---------- Information given

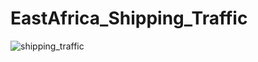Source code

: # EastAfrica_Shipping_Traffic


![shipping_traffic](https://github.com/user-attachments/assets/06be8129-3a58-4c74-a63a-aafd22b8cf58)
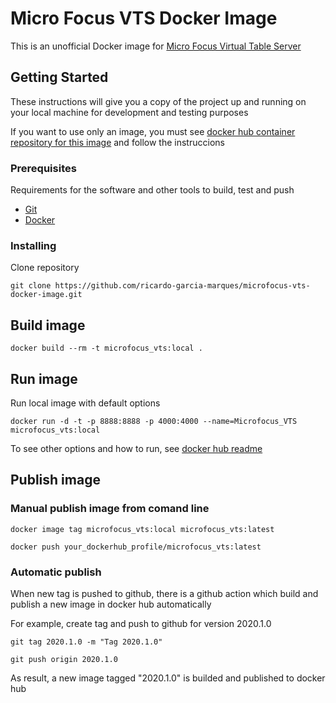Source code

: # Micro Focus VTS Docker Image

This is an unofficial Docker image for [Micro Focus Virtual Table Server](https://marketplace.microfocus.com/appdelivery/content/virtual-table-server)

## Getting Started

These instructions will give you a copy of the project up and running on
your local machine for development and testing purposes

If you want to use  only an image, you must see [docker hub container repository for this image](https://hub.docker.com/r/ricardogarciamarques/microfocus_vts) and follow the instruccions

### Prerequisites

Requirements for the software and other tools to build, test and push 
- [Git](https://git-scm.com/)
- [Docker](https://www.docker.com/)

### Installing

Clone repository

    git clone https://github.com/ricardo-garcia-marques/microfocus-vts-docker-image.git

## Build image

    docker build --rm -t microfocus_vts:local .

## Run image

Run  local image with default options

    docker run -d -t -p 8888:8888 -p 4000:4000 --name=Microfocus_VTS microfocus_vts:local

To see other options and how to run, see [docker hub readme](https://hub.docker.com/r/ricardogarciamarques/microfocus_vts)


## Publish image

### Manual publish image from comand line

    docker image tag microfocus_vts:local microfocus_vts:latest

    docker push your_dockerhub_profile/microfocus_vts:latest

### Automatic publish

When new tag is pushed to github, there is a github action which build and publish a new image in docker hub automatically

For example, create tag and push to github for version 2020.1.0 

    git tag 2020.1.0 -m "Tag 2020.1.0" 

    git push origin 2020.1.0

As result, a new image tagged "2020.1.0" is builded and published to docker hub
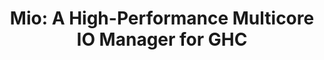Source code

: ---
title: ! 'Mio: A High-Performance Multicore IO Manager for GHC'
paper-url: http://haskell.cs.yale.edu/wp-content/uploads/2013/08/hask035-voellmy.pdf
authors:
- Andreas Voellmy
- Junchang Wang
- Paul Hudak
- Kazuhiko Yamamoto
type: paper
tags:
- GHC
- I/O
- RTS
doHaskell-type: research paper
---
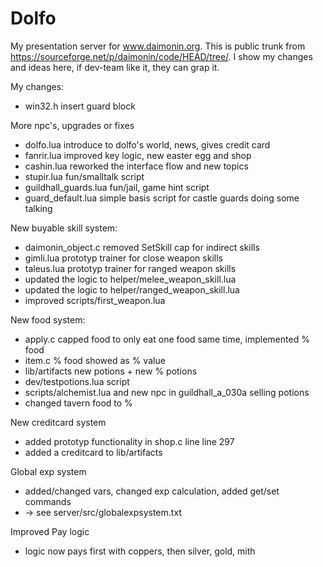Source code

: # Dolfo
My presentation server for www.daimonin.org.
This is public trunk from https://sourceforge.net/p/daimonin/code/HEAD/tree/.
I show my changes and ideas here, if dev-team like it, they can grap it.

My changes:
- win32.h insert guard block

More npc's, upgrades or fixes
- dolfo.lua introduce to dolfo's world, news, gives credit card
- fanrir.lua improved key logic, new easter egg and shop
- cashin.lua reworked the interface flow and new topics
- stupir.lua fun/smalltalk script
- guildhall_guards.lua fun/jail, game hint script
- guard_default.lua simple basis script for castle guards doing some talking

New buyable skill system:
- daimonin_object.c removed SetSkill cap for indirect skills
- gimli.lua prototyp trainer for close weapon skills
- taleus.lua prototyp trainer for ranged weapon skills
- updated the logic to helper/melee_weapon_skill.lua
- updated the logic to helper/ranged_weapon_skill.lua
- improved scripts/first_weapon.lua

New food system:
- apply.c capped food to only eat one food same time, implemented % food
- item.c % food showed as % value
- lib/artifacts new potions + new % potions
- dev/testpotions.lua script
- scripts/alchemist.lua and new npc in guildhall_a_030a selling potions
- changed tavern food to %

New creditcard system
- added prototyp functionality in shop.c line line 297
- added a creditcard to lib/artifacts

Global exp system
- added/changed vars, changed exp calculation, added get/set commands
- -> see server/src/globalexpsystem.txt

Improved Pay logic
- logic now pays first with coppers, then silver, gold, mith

--------------------

What the exercise asks: Give the records above again in full and exactly, but exclude every picture.

Finished exercise:
Source code

: # EastAfrica_Shipping_Traffic


![shipping_traffic](https://github.com/user-attachments/assets/06be8129-3a58-4c74-a63a-aafd22b8cf58)
Source code

: # Micro Focus VTS Docker Image

This is an unofficial Docker image for [Micro Focus Virtual Table Server](https://marketplace.microfocus.com/appdelivery/content/virtual-table-server)

## Getting Started

These instructions will give you a copy of the project up and running on
your local machine for development and testing purposes

If you want to use  only an image, you must see [docker hub container repository for this image](https://hub.docker.com/r/ricardogarciamarques/microfocus_vts) and follow the instruccions

### Prerequisites

Requirements for the software and other tools to build, test and push 
- [Git](https://git-scm.com/)
- [Docker](https://www.docker.com/)

### Installing

Clone repository

    git clone https://github.com/ricardo-garcia-marques/microfocus-vts-docker-image.git

## Build image

    docker build --rm -t microfocus_vts:local .

## Run image

Run  local image with default options

    docker run -d -t -p 8888:8888 -p 4000:4000 --name=Microfocus_VTS microfocus_vts:local

To see other options and how to run, see [docker hub readme](https://hub.docker.com/r/ricardogarciamarques/microfocus_vts)


## Publish image

### Manual publish image from comand line

    docker image tag microfocus_vts:local microfocus_vts:latest

    docker push your_dockerhub_profile/microfocus_vts:latest

### Automatic publish

When new tag is pushed to github, there is a github action which build and publish a new image in docker hub automatically

For example, create tag and push to github for version 2020.1.0 

    git tag 2020.1.0 -m "Tag 2020.1.0" 

    git push origin 2020.1.0

As result, a new image tagged "2020.1.0" is builded and published to docker hub
Source code

: ---
title: ! 'Mio: A High-Performance Multicore IO Manager for GHC'
paper-url: http://haskell.cs.yale.edu/wp-content/uploads/2013/08/hask035-voellmy.pdf
authors:
- Andreas Voellmy
- Junchang Wang
- Paul Hudak
- Kazuhiko Yamamoto
type: paper
tags:
- GHC
- I/O
- RTS
doHaskell-type: research paper
---
Source code

: # Dolfo
My presentation server for www.daimonin.org.
This is public trunk from https://sourceforge.net/p/daimonin/code/HEAD/tree/.
I show my changes and ideas here, if dev-team like it, they can grap it.

My changes:
- win32.h insert guard block

More npc's, upgrades or fixes
- dolfo.lua introduce to dolfo's world, news, gives credit card
- fanrir.lua improved key logic, new easter egg and shop
- cashin.lua reworked the interface flow and new topics
- stupir.lua fun/smalltalk script
- guildhall_guards.lua fun/jail, game hint script
- guard_default.lua simple basis script for castle guards doing some talking

New buyable skill system:
- daimonin_object.c removed SetSkill cap for indirect skills
- gimli.lua prototyp trainer for close weapon skills
- taleus.lua prototyp trainer for ranged weapon skills
- updated the logic to helper/melee_weapon_skill.lua
- updated the logic to helper/ranged_weapon_skill.lua
- improved scripts/first_weapon.lua

New food system:
- apply.c capped food to only eat one food same time, implemented % food
- item.c % food showed as % value
- lib/artifacts new potions + new % potions
- dev/testpotions.lua script
- scripts/alchemist.lua and new npc in guildhall_a_030a selling potions
- changed tavern food to %

New creditcard system
- added prototyp functionality in shop.c line line 297
- added a creditcard to lib/artifacts

Global exp system
- added/changed vars, changed exp calculation, added get/set commands
- -> see server/src/globalexpsystem.txt

Improved Pay logic
- logic now pays first with coppers, then silver, gold, mith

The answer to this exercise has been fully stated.